The retirement of legacy core banking systems within banks was fretted over for years before cloud computing technology came along and finally started the process. Similarly, legacy technology used by banks to process customer payments is still widespread, with there currently being a lack of cloud-native cloud technologies in the core of payments, although cloud services are often wrapped around them.
Due to the reticence of financial services organisations when it comes to moving to cloud-native payments systems, IDC said banks are missing out on potential revenues from offering services such as deferred payments or digital wallet platforms as well as the monetisation of data.
Michael Yeo, associate research director at IDC Financial Insights, said that payments innovation is being driven largely outside of the banks’ walls: “For banks and financial institutions that wish to be competitive in the next phase of payments, a future-ready payments platform will provide the core capabilities required, including quickly integrating a modern payments technosphere.
“Migration methodologies have become optimised and provide easier and less risky options to move away from legacy to truly embrace digital transformation by leveraging cloud infrastructure’s specific properties.”
IDC said banks and financial institutions are partly being driven towards modernising payments by consumer demand for more payment choices, with 70% of retailers adding at least two new payment options, such as QR codes, contactless, or alternative payment methods.

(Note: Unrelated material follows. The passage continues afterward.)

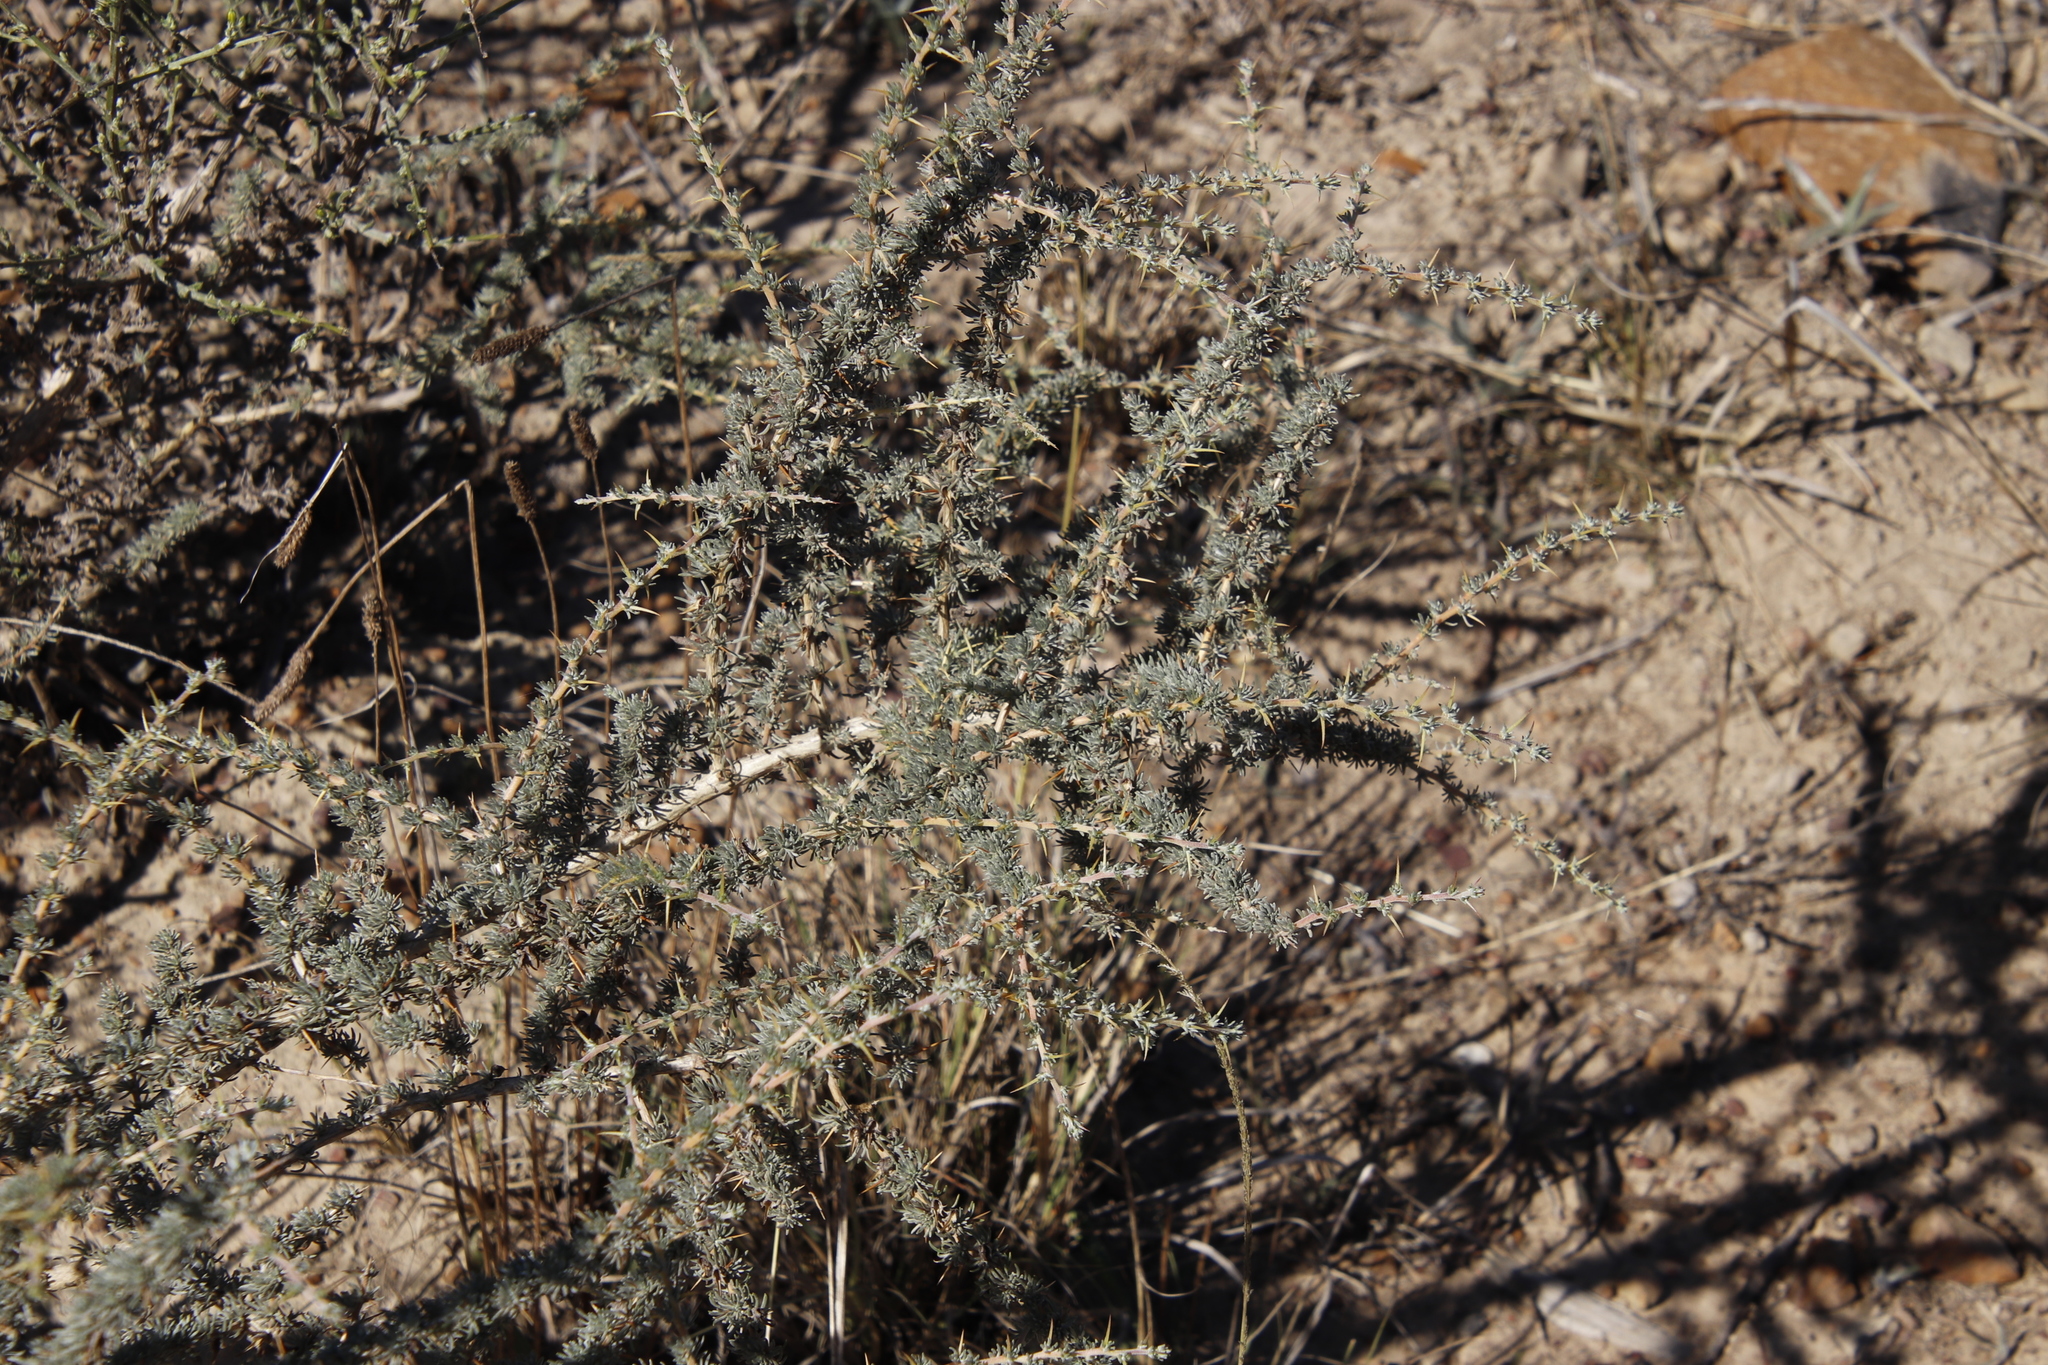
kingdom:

One major financial services firm that has made the move is UK building society Nationwide. It recently announced that it is working alongside Accenture and account-to-account payments platform provider Form3 to move all retail payments from on-premise systems to the Form3 cloud-native platform.
The project, which began last year, will be completed in a series of phases, with Accenture supplying cloud engineering and architecture expertise. Once on the platform, Nationwide payments will meet the ISO 20022 global standard for a common language for payments worldwide.
In March, Otto Benz, payments director at Nationwide, told Computer Weekly that “there has been massive growth” in cashless payments, with Nationwide processing around 450 million retail transactions each year.
“We needed a solution that will evolve alongside our business, facilitating an increasing volume of payments whilst meeting the expectations of our customers,” added Benz. “This project is a major step in simplifying and strengthening our payments processing.”